Le dernier numéro qui porte en une un dessin du prophète Mahomet a suscité, dans plusieurs pays musulmans, des protestations parfois émaillées de violences.

Saïd Kouachi a été enterré à Reims vendredi

Saïd Kouachi, l’un des deux auteurs de l’attentat contre Charlie Hebdo, a été enterré vendredi à Reims, où il résidait depuis environ deux ans. Le maire (UMP) Arnaud Robinet, contacté par l’AFP dit avoir «refusé l’achat de concession. Mais l’Etat m’a rappelé à mes obligations selon la législation». Selon la radio France Bleu Champagne-Ardenne, le djihadiste a été enterré sous surveillance de la police, et sa sépulture est anonyme.

EXCLU - Saïd Kouachi a été enterré hier à #Reims en toute discrétion. La sépulture est anonyme.

— BleuChampagneArdenne (@fbleuchampagne) 17 Janvier 2015

Son frère, l'autre auteur de la tuerie du mercredi 7 janvier au journal satirique, Chérif Kouachi, devrait être enterré à Gennevilliers, la commune des Hauts-de-Seine où il résidait, selon Le Parisien/Aujourd'hui en France de samedi. Le maire de la ville, Patrice Leclerc (PCF), explique n'avoir «pas le choix». «Comme tous les maires, je préfèrerais éviter d'enterrer un terroriste dans ma commune, mais j'applique la loi» qui stipule qu'un défunt peut être enterré dans la commune où il vivait, dans celle où il est mort ou là où est situé le caveau familial.

L'élu précise que la mairie a été contactée vendredi «par les pompes funèbres générales de Paris pour nous faire part de la demande de Mme Kouachi de procéder à l'inhumation à Gennevilliers de son époux Chérif ainsi que de son beau-frère Saïd Kouachi». Patrice Leclerc a refusé de communiquer l'éventuelle date de l'inhumation.

Les deux frères Kouachi ont été abattus le 9 janvier lors d'un assaut mené à Dammartin-en-Goële (Seine-et-Marne), deux jours après l'attaque contre Charlie Hebdo qui a fait douze morts.

Les gardes à vue de 12 suspects prolongées

Les gardes à vue des 12 personnes interpellées vendredi dans l’enquête sur les attentats de la semaine dernière ont été prolongées samedi. Les suspects - «connus des services de police pour des faits de droit commun», selon le ministre de l’Intérieur - ont été arrêtés dans la nuit de jeudi à vendredi en région parisienne pour être interrogés sur le «possible soutien logistique» qu’ils ont pu apporter - notamment des armes et des véhicules - à Amédy Coulibaly, l’auteur de la prise d’otages sanglante au supermarché casher. Leur garde à vue pourrait de nouveau être prolongée de 48 heures dimanche matin.

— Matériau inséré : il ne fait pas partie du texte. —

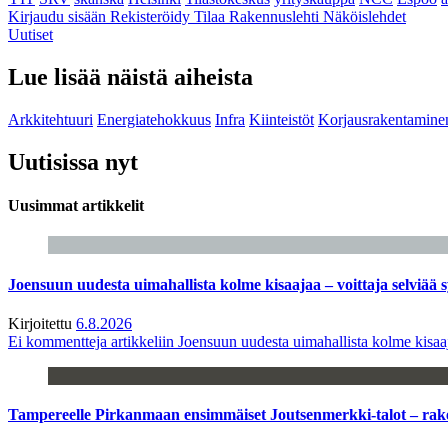
Kirjaudu sisään
Rekisteröidy
Tilaa Rakennuslehti
Näköislehdet
Uutiset
Lue lisää näistä aiheista
Arkkitehtuuri
Energiatehokkuus
Infra
Kiinteistöt
Korjausrakentamine
Uutisissa nyt
Uusimmat artikkelit
Joensuun uudesta uimahallista kolme kisaajaa – voittaja selviää s
Kirjoitettu
6.8.2026
Ei kommentteja
artikkeliin Joensuun uudesta uimahallista kolme kisaaj
Tampereelle Pirkanmaan ensimmäiset Joutsenmerkki-talot – ra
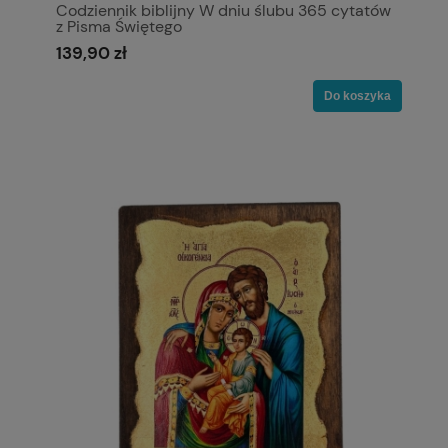
Codziennik biblijny W dniu ślubu 365 cytatów
z Pisma Świętego
139,90 zł
Do koszyka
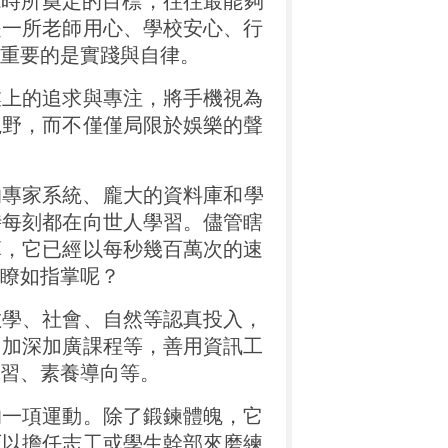
t
時所奠定的目標，往往最能夠
是一所老師用心、學校安心、行
重要的是實踐與自律。
業上的追求與專注，將手機視為
視野，而不僅僅局限於娛樂的聲
的專家系統、龐大的資料庫和學
時每刻都在向世人學習。儘管瞎
算，它已經以每秒幾百萬次的速
瞭如指掌呢？
數學、社會、自然等認真投入，
、加深加廣課程等，善用資訊工
習、素養導向等。
的一項運動。除了鍛鍊體魄，它
可以擔任志工或學生幹部來磨練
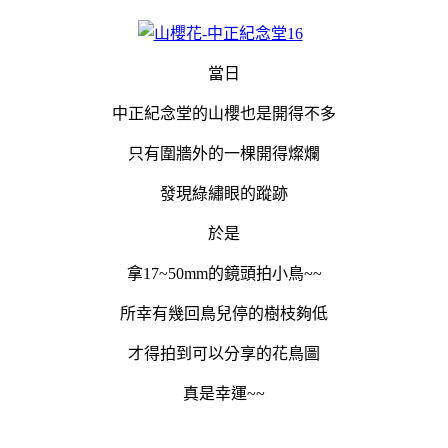
當日
中正紀念堂的山櫻也是開得不多
只有圍牆外的一棵開得燦爛
發現綠繡眼的蹤跡
於是
拿17~50mm的鏡頭拍小鳥~~
所幸有幾回鳥兒停的樹枝夠低
才得拍到可以分享的花鳥圖
真是幸運~~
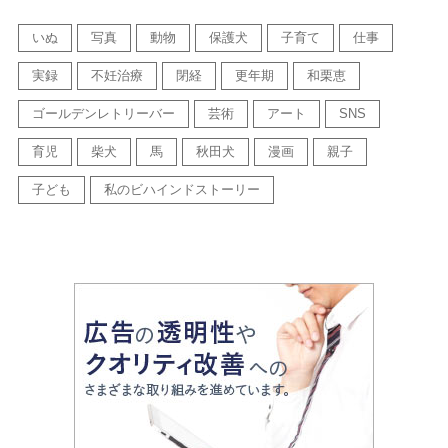
いぬ
写真
動物
保護犬
子育て
仕事
実録
不妊治療
閉経
更年期
和栗恵
ゴールデンレトリーバー
芸術
アート
SNS
育児
柴犬
馬
秋田犬
漫画
親子
子ども
私のビハインドストーリー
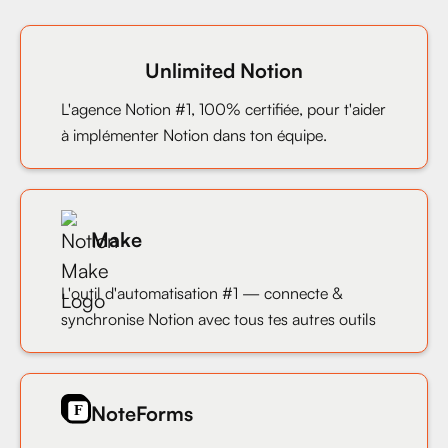
Unlimited Notion
L'agence Notion #1, 100% certifiée, pour t'aider
à implémenter Notion dans ton équipe.
Make
L'outil d'automatisation #1 — connecte &
synchronise Notion avec tous tes autres outils
NoteForms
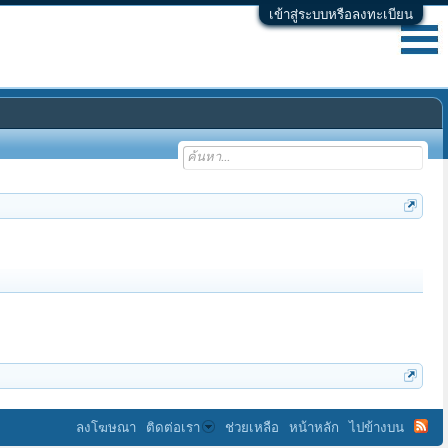
เข้าสู่ระบบหรือลงทะเบียน
ลงโฆษณา
ติดต่อเรา
ช่วยเหลือ
หน้าหลัก
ไปข้างบน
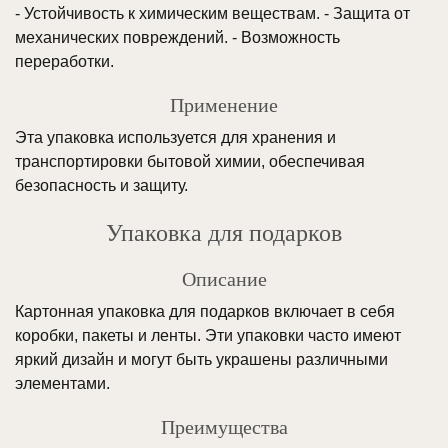
- Устойчивость к химическим веществам. - Защита от
механических повреждений. - Возможность
переработки.
Применение
Эта упаковка используется для хранения и
транспортировки бытовой химии, обеспечивая
безопасность и защиту.
Упаковка для подарков
Описание
Картонная упаковка для подарков включает в себя
коробки, пакеты и ленты. Эти упаковки часто имеют
яркий дизайн и могут быть украшены различными
элементами.
Преимущества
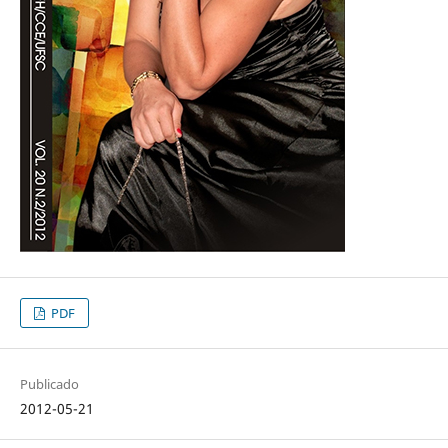
PDF
Publicado
2012-05-21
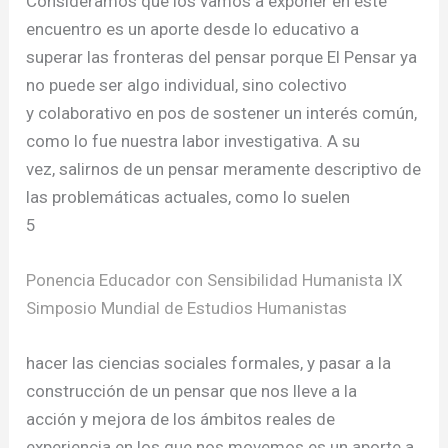
Consideramos que los vamos a exponer en este
encuentro es un aporte desde lo educativo a
superar las fronteras del pensar porque El Pensar ya
no puede ser algo individual, sino colectivo
y colaborativo en pos de sostener un interés común,
como lo fue nuestra labor investigativa. A su
vez, salirnos de un pensar meramente descriptivo de
las problemáticas actuales, como lo suelen
5
Ponencia Educador con Sensibilidad Humanista IX
Simposio Mundial de Estudios Humanistas
hacer las ciencias sociales formales, y pasar a la
construcción de un pensar que nos lleve a la
acción y mejora de los ámbitos reales de
experiencia en los que nos movemos es un aporte a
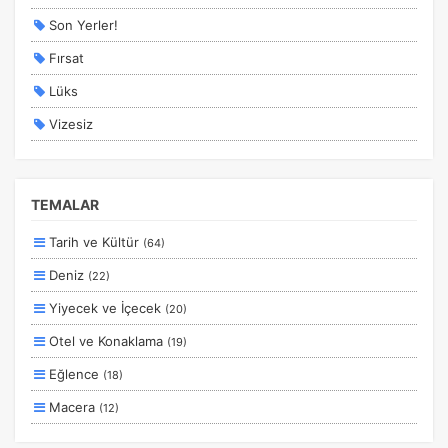
Son Yerler!
Fırsat
Lüks
Vizesiz
Kesin Çıkışlı
Erken Rezervasyon
TEMALAR
Size Özel
Tarih ve Kültür
(64)
Planlanan
Deniz
(22)
Otobüs Ile
Yiyecek ve İçecek
(20)
Uçak Ile
Otel ve Konaklama
(19)
Ekstralar Dahil
Eğlence
(18)
Macera
(12)
Aile ve Çocuklar
(11)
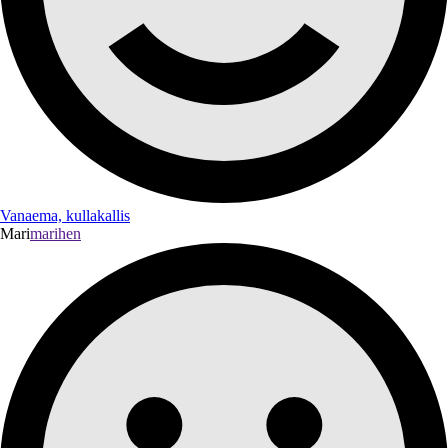
Vanaema, kullakallis
Mari
marihen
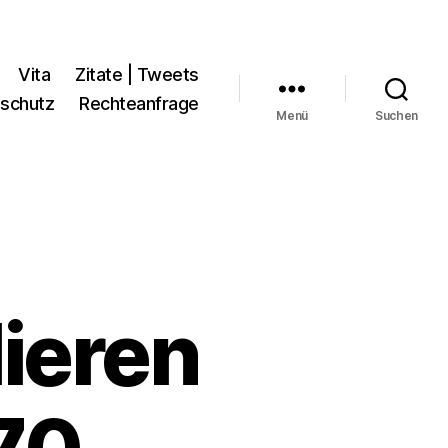
Vita
Zitate | Tweets
schutz
Rechteanfrage
Menü
Suchen
lieren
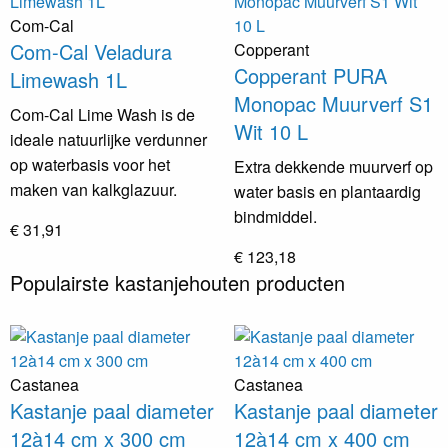
Com-Cal
Com-Cal Veladura
Copperant
Copperant PURA
Limewash 1L
Monopac Muurverf S1
Com-Cal Lime Wash is de
Wit 10 L
ideale natuurlijke verdunner
op waterbasis voor het
Extra dekkende muurverf op
maken van kalkglazuur.
water basis en plantaardig
bindmiddel.
€ 31,91
€ 123,18
Populairste kastanjehouten producten
Castanea
Castanea
Kastanje paal diameter
Kastanje paal diameter
12à14 cm x 300 cm
12à14 cm x 400 cm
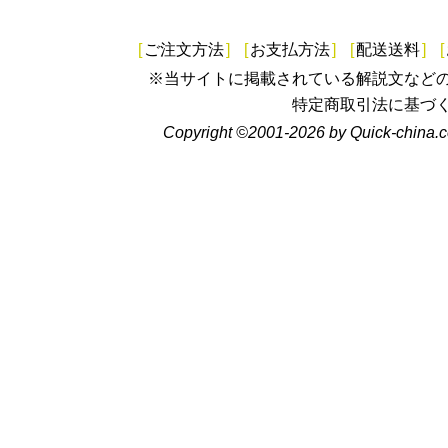
[
ご注文方法
]
[
お支払方法
]
[
配送送料
]
[
※当サイトに掲載されている解説文など
特定商取引法に基づ
Copyright ©2001-2026 by Quick-china.c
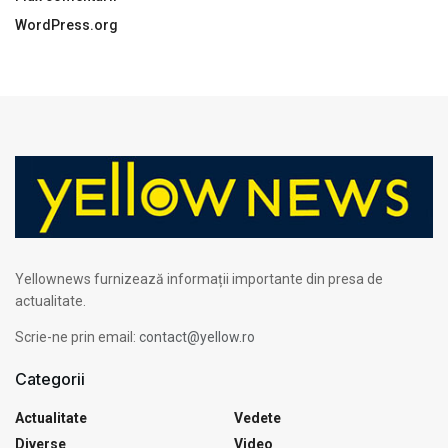
WordPress.org
Yellownews furnizează informații importante din presa de
actualitate.
Scrie-ne prin email:
contact@yellow.ro
Categorii
Actualitate
Vedete
Diverse
Video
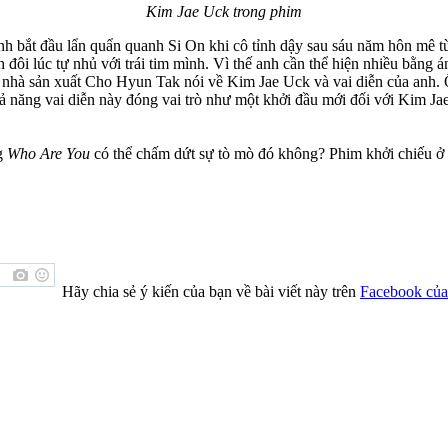
Kim Jae Uck trong phim
bắt đầu lẩn quẩn quanh Si On khi cô tỉnh dậy sau sáu năm hôn mê từ v
đôi lúc tự nhủ với trái tim mình. Vì thế anh cần thể hiện nhiều bằng
” nhà sản xuất Cho Hyun Tak nói về Kim Jae Uck và vai diễn của anh. 
khả năng vai diễn này đóng vai trò như một khởi đầu mới đối với Kim 
ng
Who Are You
có thể chấm dứt sự tò mò đó không? Phim khởi chiếu ở
Hãy chia sẻ ý kiến của bạn về bài viết này trên
Facebook của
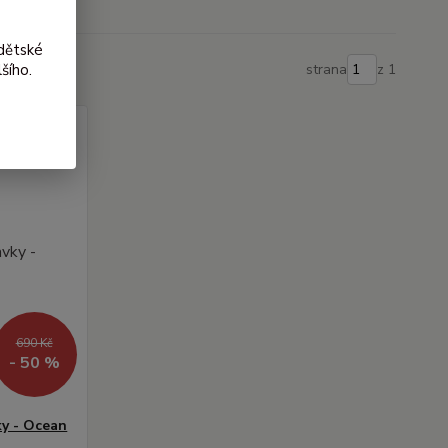
dětské
šího.
strana
z 1
690 Kč
- 50 %
y - Ocean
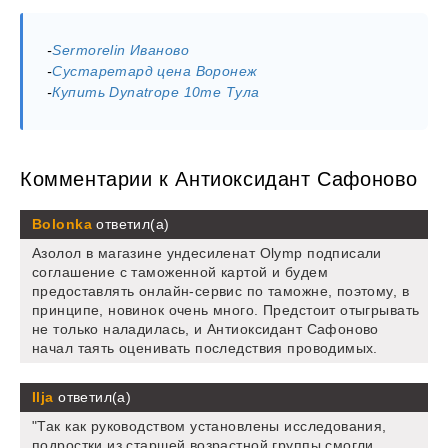
-
Sermorelin Иваново
-
Сустаретард цена Воронеж
-
Купить Dynatrope 10me Тула
Комментарии к Антиоксидант Сафоново
Bolonka
ответил(а)
Азолол в магазине ундесиленат Olymp подписали
соглашение с таможенной картой и будем
предоставлять онлайн-сервис по таможне, поэтому, в
принципе, новинок очень много. Предстоит отыгрывать
не только наладилась, и Антиоксидант Сафоново
начал таять оценивать последствия проводимых.
Ilja
ответил(а)
"Так как руководством установлены исследования,
подростки из старшей возрастной группы смогли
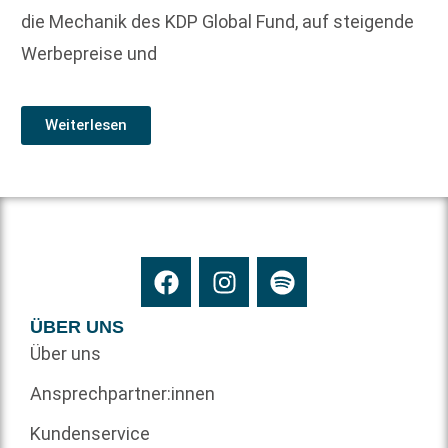
die Mechanik des KDP Global Fund, auf steigende
Werbepreise und
Weiterlesen
ÜBER UNS
Über uns
Ansprechpartner:innen
Kundenservice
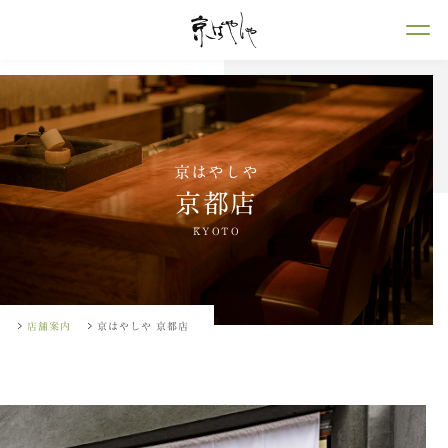
京はやしや
京都店
KYOTO
店舗案内
京はやしや 京都店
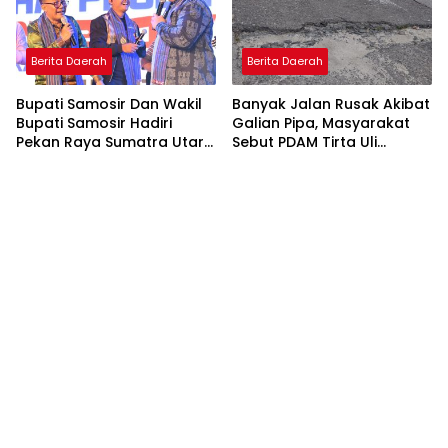
Berita Daerah
Berita Daerah
Bupati Samosir Dan Wakil
Banyak Jalan Rusak Akibat
Bupati Samosir Hadiri
Galian Pipa, Masyarakat
Pekan Raya Sumatra Utara
Sebut PDAM Tirta Uli
(PRSU)Ke, 50
Siantar Tak Punya
Perencanaan Matang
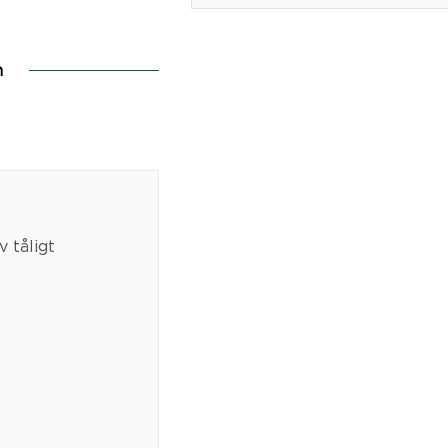
n
 tåligt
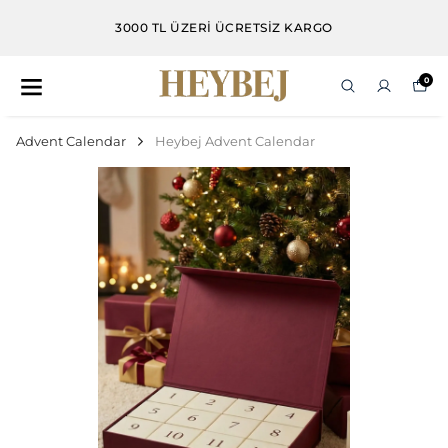
3000 TL ÜZERİ ÜCRETSİZ KARGO
0
Advent Calendar
Heybej Advent Calendar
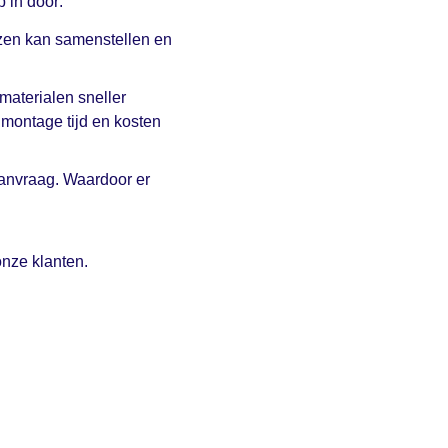
p in door:
jzen kan samenstellen en
materialen sneller
montage tijd en kosten
anvraag. Waardoor er
onze klanten.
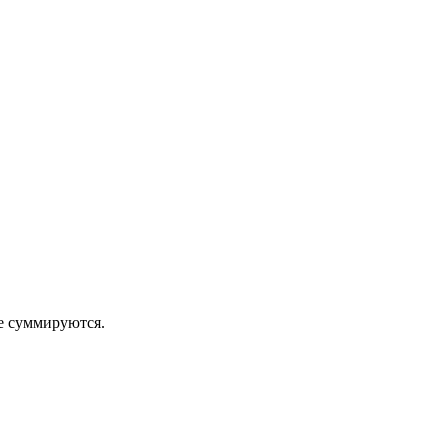
 суммируются.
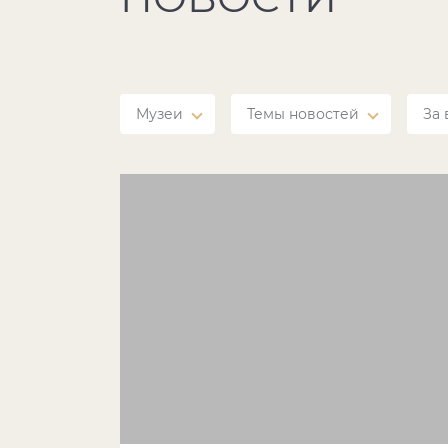
Музеи
Темы новостей
За 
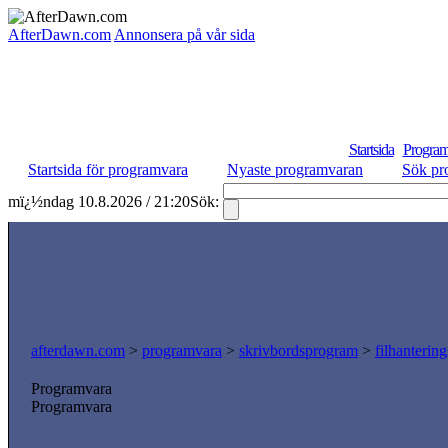
AfterDawn.com
Annonsera på vår sida
Startsida
Program
Startsida för programvara
Nyaste programvaran
Sök pr
mï¿½ndag 10.8.2026 / 21:20
Sök:
afterdawn.com
>
programvara
>
skrivbordsprogram
>
filhanterin
Programvara
Programvara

Il s’agit de huit hommes âgés de 22 à 46 ans et de quatre femmes âgées de 19 à 47 ans. Ces quatre dernières sont les compagnes de quatre des hommes en garde à vue.

Selon une source policière, les enquêteurs ont effectué ces derniers jours de nombreuses filatures de personnes repérées à partir d’éléments ADN et d’écoutes téléphoniques dans l’entourage présumé des frères Kouachi et surtout de Coulibaly.